Assignment =
Please retype the records below exactly as they appear, leaving out every picture.

(Collected data)
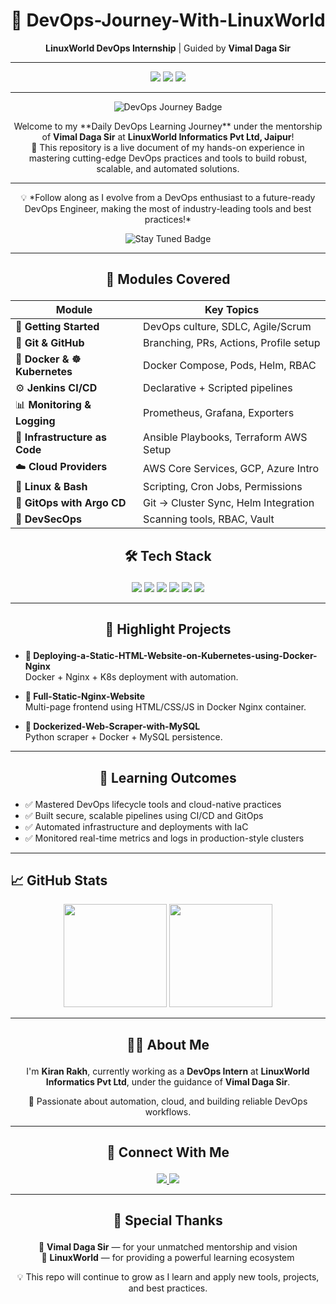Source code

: <h1 align="center">🚀 DevOps-Journey-With-LinuxWorld</h1>

<p align="center">
  <strong>LinuxWorld DevOps Internship</strong> | Guided by <strong>Vimal Daga Sir</strong>
</p>


---
<p align="center">
  <img src="https://img.shields.io/badge/LinuxWorld-Tech%20Intern-blue?style=for-the-badge&logo=linux" />
  <img src="https://img.shields.io/github/last-commit/Kiranrakh/LW-DevOps-Learning-Daily?style=for-the-badge&color=green" />
  <img src="https://img.shields.io/github/stars/Kiranrakh/LW-DevOps-Learning-Daily?style=for-the-badge" />
</p>

---
<p align="center">
  <img src="https://img.shields.io/badge/DevOps%20Journey-Exploring%20with%20LinuxWorld-blue?style=for-the-badge&logo=dev.to" alt="DevOps Journey Badge" />
</p>

<p align="center">
  Welcome to my **Daily DevOps Learning Journey** under the mentorship of <strong>Vimal Daga Sir</strong> at <strong>LinuxWorld Informatics Pvt Ltd, Jaipur</strong>!<br />
  🚀 This repository is a live document of my hands-on experience in mastering cutting-edge DevOps practices and tools to build robust, scalable, and automated solutions.
</p>

---

<p align="center">
  💡 *Follow along as I evolve from a DevOps enthusiast to a future-ready DevOps Engineer, making the most of industry-leading tools and best practices!*
</p>

<p align="center">
  <img src="https://img.shields.io/badge/Stay%20Tuned-%E2%9C%94%EF%B8%8F-green?style=for-the-badge&logo=github" alt="Stay Tuned Badge" />
</p>

---

##  <p align="center"><strong>🧭 Modules Covered</strong></p>

<div align="center">

| Module                        | Key Topics                             |
|------------------------------|----------------------------------------|
| 🏁 **Getting Started**        | DevOps culture, SDLC, Agile/Scrum      |
| 🔗 **Git & GitHub**           | Branching, PRs, Actions, Profile setup |
| 🐳 **Docker & ☸ Kubernetes**  | Docker Compose, Pods, Helm, RBAC       |
| ⚙️ **Jenkins CI/CD**          | Declarative + Scripted pipelines       |
| 📊 **Monitoring & Logging**   | Prometheus, Grafana, Exporters         |
| 🧱 **Infrastructure as Code** | Ansible Playbooks, Terraform AWS Setup |
| ☁️ **Cloud Providers**        | AWS Core Services, GCP, Azure Intro    |
| 🐧 **Linux & Bash**           | Scripting, Cron Jobs, Permissions      |
| 🔁 **GitOps with Argo CD**    | Git → Cluster Sync, Helm Integration   |
| 🔐 **DevSecOps**              | Scanning tools, RBAC, Vault            |

</div>


##  <p align="center"><strong>🛠️ Tech Stack</strong></p>

<p align="center">
  <img src="https://img.shields.io/badge/Docker-2496ED?style=for-the-badge&logo=docker&logoColor=white"/>
  <img src="https://img.shields.io/badge/Kubernetes-326CE5?style=for-the-badge&logo=kubernetes&logoColor=white"/>
  <img src="https://img.shields.io/badge/AWS-FF9900?style=for-the-badge&logo=amazonaws&logoColor=white"/>
  <img src="https://img.shields.io/badge/Terraform-623CE4?style=for-the-badge&logo=terraform&logoColor=white"/>
  <img src="https://img.shields.io/badge/Ansible-EE0000?style=for-the-badge&logo=ansible&logoColor=white"/>
  <img src="https://img.shields.io/badge/Jenkins-D24939?style=for-the-badge&logo=jenkins&logoColor=white"/>
</p>

---

##  <p align="center"><strong>🚀 Highlight Projects</strong></p>

* **🔸 Deploying-a-Static-HTML-Website-on-Kubernetes-using-Docker-Nginx**<br />
  Docker + Nginx + K8s deployment with automation.

* **🔸 Full-Static-Nginx-Website**<br />
  Multi-page frontend using HTML/CSS/JS in Docker Nginx container.

* **🔸 Dockerized-Web-Scraper-with-MySQL**<br />
  Python scraper + Docker + MySQL persistence.

---

##  <p align="center"><strong>🎯 Learning Outcomes</strong></p>

* ✅ Mastered DevOps lifecycle tools and cloud-native practices
* ✅ Built secure, scalable pipelines using CI/CD and GitOps
* ✅ Automated infrastructure and deployments with IaC
* ✅ Monitored real-time metrics and logs in production-style clusters

---

## 📈 GitHub Stats

<p align="center">
  <img src="https://github-readme-stats.vercel.app/api?username=Kiranrakh&show_icons=true&theme=tokyonight&count_private=true" height="165" />
  <img src="https://github-readme-stats.vercel.app/api/top-langs/?username=Kiranrakh&layout=compact&theme=tokyonight" height="165" />
</p>

---

##  <p align="center"><strong>🙋‍♂️ About Me</strong></p>

<p align="center">
  I'm <strong>Kiran Rakh</strong>, currently working as a <strong>DevOps Intern</strong> at <strong>LinuxWorld Informatics Pvt Ltd</strong>, under the guidance of <strong>Vimal Daga Sir</strong>.
</p>

<p align="center">
  📌 Passionate about automation, cloud, and building reliable DevOps workflows.
</p>

---

##  <p align="center"><strong>📡 Connect With Me</strong></p>

<p align="center">
  <a href="https://www.linkedin.com/in/kiran-rakh-b644b6248/">
    <img src="https://img.shields.io/badge/LinkedIn-Kiran%20Rakh-blue?style=for-the-badge&logo=linkedin"/>
  </a>
  <a href="https://github.com/Kiranrakh">
    <img src="https://img.shields.io/badge/GitHub-Kiranrakh-black?style=for-the-badge&logo=github"/>
  </a>
</p>

---

##  <p align="center"><strong>🙏 Special Thanks</strong></p>

<p align="center">
  🧠 <strong>Vimal Daga Sir</strong> — for your unmatched mentorship and vision<br />
  🏢 <strong>LinuxWorld</strong> — for providing a powerful learning ecosystem
</p>

<p align="center">
  💡 This repo will continue to grow as I learn and apply new tools, projects, and best practices.
</p>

Written solution =
Source code

: <h1 align="center">🚀 DevOps-Journey-With-LinuxWorld</h1>

<p align="center">
  <strong>LinuxWorld DevOps Internship</strong> | Guided by <strong>Vimal Daga Sir</strong>
</p>


---
<p align="center">
  <img src="https://img.shields.io/badge/LinuxWorld-Tech%20Intern-blue?style=for-the-badge&logo=linux" />
  <img src="https://img.shields.io/github/last-commit/Kiranrakh/LW-DevOps-Learning-Daily?style=for-the-badge&color=green" />
  <img src="https://img.shields.io/github/stars/Kiranrakh/LW-DevOps-Learning-Daily?style=for-the-badge" />
</p>

---
<p align="center">
  <img src="https://img.shields.io/badge/DevOps%20Journey-Exploring%20with%20LinuxWorld-blue?style=for-the-badge&logo=dev.to" alt="DevOps Journey Badge" />
</p>

<p align="center">
  Welcome to my **Daily DevOps Learning Journey** under the mentorship of <strong>Vimal Daga Sir</strong> at <strong>LinuxWorld Informatics Pvt Ltd, Jaipur</strong>!<br />
  🚀 This repository is a live document of my hands-on experience in mastering cutting-edge DevOps practices and tools to build robust, scalable, and automated solutions.
</p>

---

<p align="center">
  💡 *Follow along as I evolve from a DevOps enthusiast to a future-ready DevOps Engineer, making the most of industry-leading tools and best practices!*
</p>

<p align="center">
  <img src="https://img.shields.io/badge/Stay%20Tuned-%E2%9C%94%EF%B8%8F-green?style=for-the-badge&logo=github" alt="Stay Tuned Badge" />
</p>

---

##  <p align="center"><strong>🧭 Modules Covered</strong></p>

<div align="center">

| Module                        | Key Topics                             |
|------------------------------|----------------------------------------|
| 🏁 **Getting Started**        | DevOps culture, SDLC, Agile/Scrum      |
| 🔗 **Git & GitHub**           | Branching, PRs, Actions, Profile setup |
| 🐳 **Docker & ☸ Kubernetes**  | Docker Compose, Pods, Helm, RBAC       |
| ⚙️ **Jenkins CI/CD**          | Declarative + Scripted pipelines       |
| 📊 **Monitoring & Logging**   | Prometheus, Grafana, Exporters         |
| 🧱 **Infrastructure as Code** | Ansible Playbooks, Terraform AWS Setup |
| ☁️ **Cloud Providers**        | AWS Core Services, GCP, Azure Intro    |
| 🐧 **Linux & Bash**           | Scripting, Cron Jobs, Permissions      |
| 🔁 **GitOps with Argo CD**    | Git → Cluster Sync, Helm Integration   |
| 🔐 **DevSecOps**              | Scanning tools, RBAC, Vault            |

</div>


##  <p align="center"><strong>🛠️ Tech Stack</strong></p>

<p align="center">
  <img src="https://img.shields.io/badge/Docker-2496ED?style=for-the-badge&logo=docker&logoColor=white"/>
  <img src="https://img.shields.io/badge/Kubernetes-326CE5?style=for-the-badge&logo=kubernetes&logoColor=white"/>
  <img src="https://img.shields.io/badge/AWS-FF9900?style=for-the-badge&logo=amazonaws&logoColor=white"/>
  <img src="https://img.shields.io/badge/Terraform-623CE4?style=for-the-badge&logo=terraform&logoColor=white"/>
  <img src="https://img.shields.io/badge/Ansible-EE0000?style=for-the-badge&logo=ansible&logoColor=white"/>
  <img src="https://img.shields.io/badge/Jenkins-D24939?style=for-the-badge&logo=jenkins&logoColor=white"/>
</p>

---

##  <p align="center"><strong>🚀 Highlight Projects</strong></p>

* **🔸 Deploying-a-Static-HTML-Website-on-Kubernetes-using-Docker-Nginx**<br />
  Docker + Nginx + K8s deployment with automation.

* **🔸 Full-Static-Nginx-Website**<br />
  Multi-page frontend using HTML/CSS/JS in Docker Nginx container.

* **🔸 Dockerized-Web-Scraper-with-MySQL**<br />
  Python scraper + Docker + MySQL persistence.

---

##  <p align="center"><strong>🎯 Learning Outcomes</strong></p>

* ✅ Mastered DevOps lifecycle tools and cloud-native practices
* ✅ Built secure, scalable pipelines using CI/CD and GitOps
* ✅ Automated infrastructure and deployments with IaC
* ✅ Monitored real-time metrics and logs in production-style clusters

---

## 📈 GitHub Stats

<p align="center">
  <img src="https://github-readme-stats.vercel.app/api?username=Kiranrakh&show_icons=true&theme=tokyonight&count_private=true" height="165" />
  <img src="https://github-readme-stats.vercel.app/api/top-langs/?username=Kiranrakh&layout=compact&theme=tokyonight" height="165" />
</p>

---

##  <p align="center"><strong>🙋‍♂️ About Me</strong></p>

<p align="center">
  I'm <strong>Kiran Rakh</strong>, currently working as a <strong>DevOps Intern</strong> at <strong>LinuxWorld Informatics Pvt Ltd</strong>, under the guidance of <strong>Vimal Daga Sir</strong>.
</p>

<p align="center">
  📌 Passionate about automation, cloud, and building reliable DevOps workflows.
</p>

---

##  <p align="center"><strong>📡 Connect With Me</strong></p>

<p align="center">
  <a href="https://www.linkedin.com/in/kiran-rakh-b644b6248/">
    <img src="https://img.shields.io/badge/LinkedIn-Kiran%20Rakh-blue?style=for-the-badge&logo=linkedin"/>
  </a>
  <a href="https://github.com/Kiranrakh">
    <img src="https://img.shields.io/badge/GitHub-Kiranrakh-black?style=for-the-badge&logo=github"/>
  </a>
</p>

---

##  <p align="center"><strong>🙏 Special Thanks</strong></p>

<p align="center">
  🧠 <strong>Vimal Daga Sir</strong> — for your unmatched mentorship and vision<br />
  🏢 <strong>LinuxWorld</strong> — for providing a powerful learning ecosystem
</p>

<p align="center">
  💡 This repo will continue to grow as I learn and apply new tools, projects, and best practices.
</p>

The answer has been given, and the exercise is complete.